The dates for Ravel’s Miroirs are exactly contemporaneous with Mahler’s Seventh Symphony, of which I just recently wrote another review. Like the symphony, this composition is a large, difficult piece; indeed, Fazil Say explains in his notes how he studied the work extensively during the Covid lockdown and respects its extraordinary powerful quality.

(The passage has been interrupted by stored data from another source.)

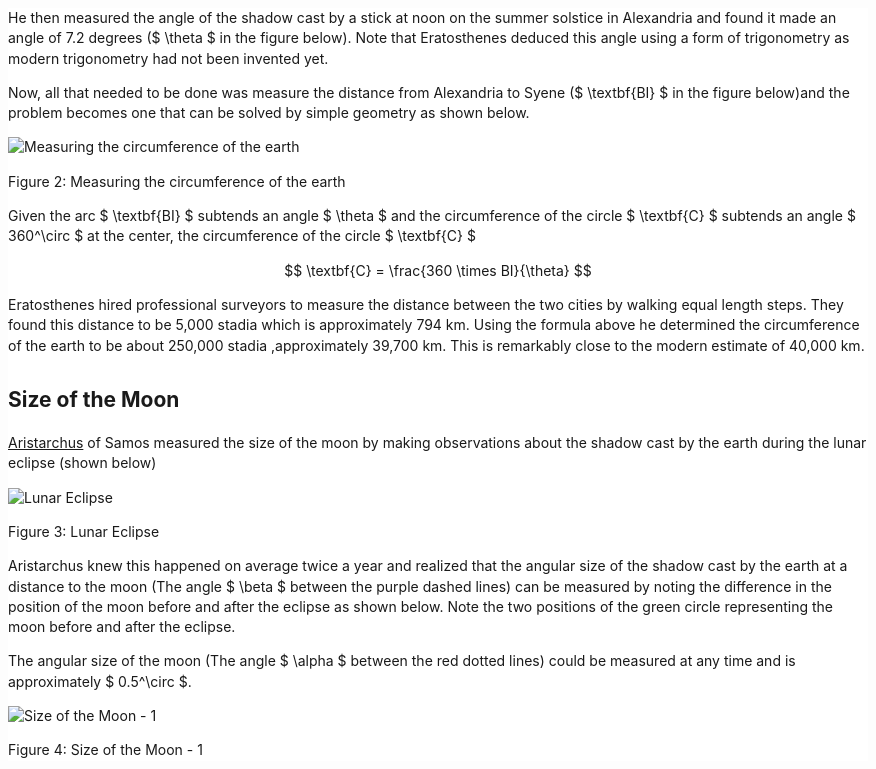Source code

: 

He then measured the angle of the shadow cast by a stick at noon on the summer solstice in Alexandria and found it made an angle of 7.2 degrees ($ \theta $ in the figure below). Note that Eratosthenes deduced this angle using a form of trigonometry as modern trigonometry had not been invented yet.

Now, all that needed to be done was measure the distance from Alexandria to Syene ($ \textbf{BI} $  in the figure below)and the problem becomes one that can be solved by simple geometry as shown below.


<div class="figure">
<img src="../../../../../../post/2020-10-30-the-ancients-and-astronomy.en_files/Earth_circumference.PNG" alt="Measuring the circumference of the earth"  />
<p class="caption"><span id="fig:unnamed-chunk-2"></span>Figure 2: Measuring the circumference of the earth</p>
</div>


Given the arc $ \textbf{BI} $ subtends an angle $ \theta $ and the circumference of the circle $ \textbf{C} $ subtends an angle $ 360^\circ $ at the center, the circumference of the circle $ \textbf{C} $

$$ \textbf{C} = \frac{360 \times BI}{\theta} $$



Eratosthenes hired professional surveyors to measure the distance between the two cities by walking equal length steps. They found this distance to be 5,000 stadia which is approximately  794 km. Using the formula above he determined the circumference of the earth to be about 250,000 stadia ,approximately 39,700 km. This is remarkably close to the modern
estimate of 40,000 km.

## Size of the Moon

[Aristarchus](https://en.wikipedia.org/wiki/Aristarchus_of_Samos) of Samos measured the size of the moon by making observations about the shadow cast by the earth during the lunar eclipse (shown below)



<div class="figure">
<img src="../../../../../../post/2020-10-30-the-ancients-and-astronomy.en_files/lunar_eclipse.png" alt="Lunar Eclipse"  />
<p class="caption"><span id="fig:unnamed-chunk-3"></span>Figure 3: Lunar Eclipse</p>
</div>

Aristarchus knew this happened on average twice a year and realized that the angular size of the shadow cast by the earth at a distance to the moon (The angle $ \beta $ between the purple dashed lines) can be measured by noting the difference in the position of the moon before and after the eclipse as shown below. Note the two positions of the green circle representing the moon before and after the eclipse.

The angular size of the moon (The angle $ \alpha $ between the red dotted lines) could be measured at any time and is approximately $ 0.5^\circ $.



<div class="figure">
<img src="../../../../../../post/2020-10-30-the-ancients-and-astronomy.en_files/Size_of_the_Moon.png" alt="Size of the Moon - 1"  />
<p class="caption"><span id="fig:unnamed-chunk-4"></span>Figure 4: Size of the Moon - 1</p>
</div>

A first play-through of this Miroirs seemed promising but this is a major work and comparative listening is needed. I started with two very recent performances. Philippe Bianconi’s complete Ravel on 2 CD’s from La Dolce Volta recorded in 2022 includes an interesting Miroirs. It is a sombre reading but the sensitivity of touch in Oiseaux tristes for instance is breathtaking. One could perhaps ask for a more cheerful outlook for our “barque sur l’océan” but as Bianconi says in the notes to the disc, he sees the boat as empty and the piece as an exercise in solitude. In the end, Bianconi’s rather gloomy Alborada convinces me to look elsewhere for my ideal reading to help me measure up this new recording from Fazil Say.

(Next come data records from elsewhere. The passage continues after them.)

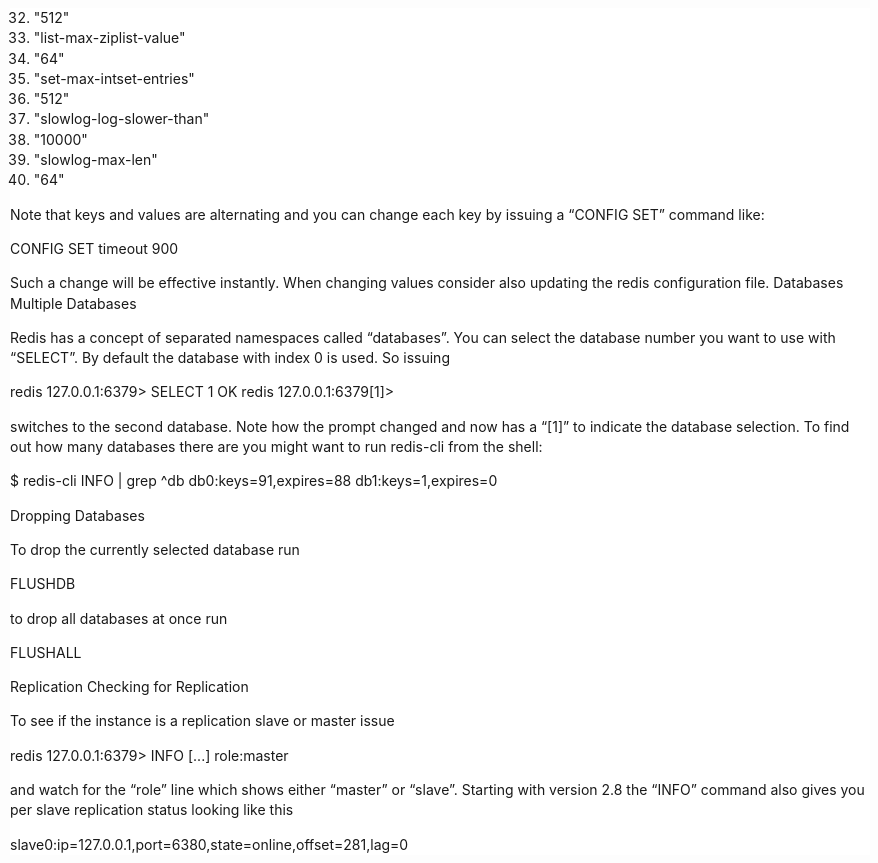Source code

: 32) "512"
33) "list-max-ziplist-value"
34) "64"
35) "set-max-intset-entries"
36) "512"
37) "slowlog-log-slower-than"
38) "10000"
39) "slowlog-max-len"
40) "64"

Note that keys and values are alternating and you can change each key by issuing a “CONFIG SET” command like:

CONFIG SET timeout 900

Such a change will be effective instantly. When changing values consider also updating the redis configuration file.
Databases
Multiple Databases

Redis has a concept of separated namespaces called “databases”. You can select the database number you want to use with “SELECT”. By default the database with index 0 is used. So issuing

redis 127.0.0.1:6379> SELECT 1
OK
redis 127.0.0.1:6379[1]>

switches to the second database. Note how the prompt changed and now has a “[1]” to indicate the database selection. To find out how many databases there are you might want to run redis-cli from the shell:

$ redis-cli INFO | grep ^db
db0:keys=91,expires=88
db1:keys=1,expires=0

Dropping Databases

To drop the currently selected database run

FLUSHDB

to drop all databases at once run

FLUSHALL

Replication
Checking for Replication

To see if the instance is a replication slave or master issue

redis 127.0.0.1:6379> INFO
[...]
role:master

and watch for the “role” line which shows either “master” or “slave”. Starting with version 2.8 the “INFO” command also gives you per slave replication status looking like this

slave0:ip=127.0.0.1,port=6380,state=online,offset=281,lag=0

Next I turned to Zlata Chochieva on Naïve (Fazil Say’s old label) playing a Bechstein piano in 2022. This is a superb performance, capricious yet heart-felt. Chochieva paints these ever-changing tone pictures with a mastery of her instrument that is breathtaking. Naïve’s sound is faultless too. Her Une barque sur l’océan is a pearl of great price. Going back to Fazil Say at this point to compare is not disadvantageous to the new record. Say’s recording is warmer and richer and I think I might prefer it; he gets more drama and gravitas out of the piece. How strange that both pianists learned it in the isolation of the pandemic and both arrive at different yet both wonderfully valid interpretations.
Ravel explained that the clown portrayed in Alborada del gracioso is humorous but with an edge to him. We might say the same of this account. Fazil Say has worked hard to master this piece technically. The final movement of Miroirs is La vallée des cloches and once again it is clear that the hours spent on study and preparation pay off in this evocative mini tone poem. It is a fitting way to end the disc dedicated to our Sad birds.

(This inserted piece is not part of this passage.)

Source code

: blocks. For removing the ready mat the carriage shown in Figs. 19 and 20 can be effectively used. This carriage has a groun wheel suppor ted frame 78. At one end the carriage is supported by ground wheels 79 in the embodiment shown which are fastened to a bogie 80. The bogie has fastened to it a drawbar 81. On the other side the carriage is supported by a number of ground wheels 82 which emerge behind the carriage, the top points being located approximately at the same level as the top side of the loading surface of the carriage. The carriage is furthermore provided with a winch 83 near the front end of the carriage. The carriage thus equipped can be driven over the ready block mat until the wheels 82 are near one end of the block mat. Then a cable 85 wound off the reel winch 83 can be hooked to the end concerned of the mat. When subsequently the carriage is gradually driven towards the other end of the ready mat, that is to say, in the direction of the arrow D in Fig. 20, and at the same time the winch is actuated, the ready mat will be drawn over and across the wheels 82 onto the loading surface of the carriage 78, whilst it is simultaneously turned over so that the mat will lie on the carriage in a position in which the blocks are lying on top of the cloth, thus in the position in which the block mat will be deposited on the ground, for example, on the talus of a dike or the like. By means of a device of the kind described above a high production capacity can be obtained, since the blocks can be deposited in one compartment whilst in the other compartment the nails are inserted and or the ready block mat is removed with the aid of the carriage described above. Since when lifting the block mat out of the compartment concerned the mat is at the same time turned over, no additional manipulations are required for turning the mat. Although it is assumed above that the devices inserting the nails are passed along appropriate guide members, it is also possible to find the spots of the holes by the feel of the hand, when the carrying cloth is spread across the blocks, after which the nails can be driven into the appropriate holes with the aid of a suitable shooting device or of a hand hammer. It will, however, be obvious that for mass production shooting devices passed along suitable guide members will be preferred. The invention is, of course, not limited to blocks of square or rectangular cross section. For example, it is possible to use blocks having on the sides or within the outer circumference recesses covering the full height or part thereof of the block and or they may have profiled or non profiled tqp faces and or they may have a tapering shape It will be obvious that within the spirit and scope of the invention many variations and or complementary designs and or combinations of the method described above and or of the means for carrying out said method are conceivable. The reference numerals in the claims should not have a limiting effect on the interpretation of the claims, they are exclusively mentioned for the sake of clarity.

Having listened consciously to two very recent performances to complement Say’s Miroirs, I should state that I also replayed two of my favourite versions from Beatrice Rana and Bertrand Chamayou on Warner and Erato respectively. These accounts are mandatory listening in the recent discography of this work and readers will no doubt have their own favourites too going back more than ten years. I shall not waste more time comparing though as it is easy to find write-ups on the Rana and Chamayou Miroirs. Do try and hear them though.
Overall, Fazil Say has made a Miroirs to keep. His version is masculine (can I say that?) and will repay repeated scrutiny, I think. There is one thing though. In the grand manner of Glenn Gould and Alfred Brendel, Say is a groaner. There are countless examples in all the music but especially in Miroirs where his vocal moanings disconcert (for example track 12, 3:14 or 3:45); this will be especially troublesome for you if you are listening on headphones. For his artistry and insight it is a price I am willing to pay, however, and I can give his new album Oiseaux tristes a big thumbs up.